As Andrea said, the grain size distribution defines the number of dust grains of each size in the dust population per hydrogen atom. The normalization simply scales the curve so that the integral of the grain mass over the size distribution equals some given dust mass per hydrogen atom. This is a property of the dust population and is independent of the local dust density, because the hydrogen density is assumed to scale with the dust density (at least in this definition scheme).

That said, instead of calculating the integral yourself to obtain the proper scaling factor, you can let SKIRT do the heavy lifting. The DustGrainPopulationsProbe lists the dust mass per hydrogen atom for each population. Simply take the value that you get with the Zubko size distribution and use that to normalize your own size distribution in the ski file. You can adjust the "factor on size distribution" to match the targeted value, or you can directly specify the dust mass per hydrogen atom (avoiding the extra calculation). This is explained in the section "Normalizing the size distribution" in the tutorial you mentioned.

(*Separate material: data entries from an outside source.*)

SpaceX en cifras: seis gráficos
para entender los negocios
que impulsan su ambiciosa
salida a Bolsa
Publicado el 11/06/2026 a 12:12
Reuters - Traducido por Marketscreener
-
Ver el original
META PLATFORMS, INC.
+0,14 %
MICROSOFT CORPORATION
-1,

currodri commented 1 month ago

Hi Andrea, Peter,

Thanks a lot for both your answers, that makes a lot of sense! I guess the DustGrainPopulationsProbe should not be used when one provides spatially varying dust densities from a hydrodynamical simulation?

I've tried doing precisely that, Peter, and indeed you can get to the same value of the dust to hydrogen mass in the DustGrainPopulationProbe (while showing exactly the same dust mass and optical depths at 0.55 micron).

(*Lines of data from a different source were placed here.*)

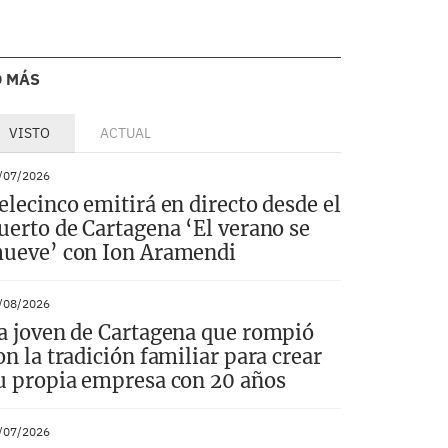
O MÁS
VISTO
ACTUAL
/07/2026
elecinco emitirá en directo desde el
uerto de Cartagena ‘El verano se
ueve’ con Ion Aramendi
/08/2026
a joven de Cartagena que rompió
on la tradición familiar para crear
u propia empresa con 20 años
/07/2026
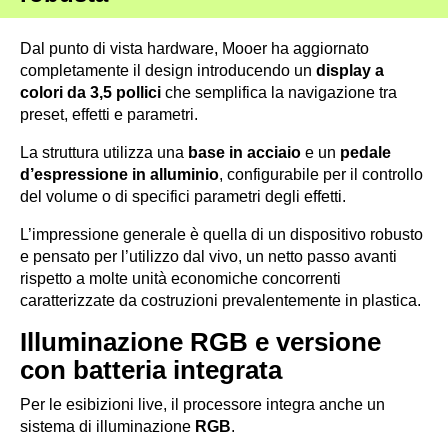
Dal punto di vista hardware, Mooer ha aggiornato
completamente il design introducendo un
display a
colori da 3,5 pollici
che semplifica la navigazione tra
preset, effetti e parametri.
La struttura utilizza una
base in acciaio
e un
pedale
d’espressione in alluminio
, configurabile per il controllo
del volume o di specifici parametri degli effetti.
L’impressione generale è quella di un dispositivo robusto
e pensato per l’utilizzo dal vivo, un netto passo avanti
rispetto a molte unità economiche concorrenti
caratterizzate da costruzioni prevalentemente in plastica.
Illuminazione RGB e versione
con batteria integrata
Per le esibizioni live, il processore integra anche un
sistema di illuminazione
RGB
.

I understand your point about the difference in optical depth due to a different grain size distribution and different grain material properties. I have tried setting up the optical properties to the DraineSilicateGrainComposition and DraineGraphiteGrainComposition, and setting the grain size distribution to a power law resembling the MRN like this:

<PowerLawGrainSizeDistribution minSize="0.005 micron" maxSize="0.25 micron" exponent="3.5"/>

resulting in optical depths within ~10% of the one using the fixed MRN. If I set again the size distribution to follow the log-normal distributions centred in the grain size of each bin (0.005 and 0.1 microns), while maintaining the same grain optical properties as the MRNDustMix, the optical depths go back to the lower values from the original test. I guess this implies that the main difference is from assuming a power-law distribution compared to the log-normal distribution.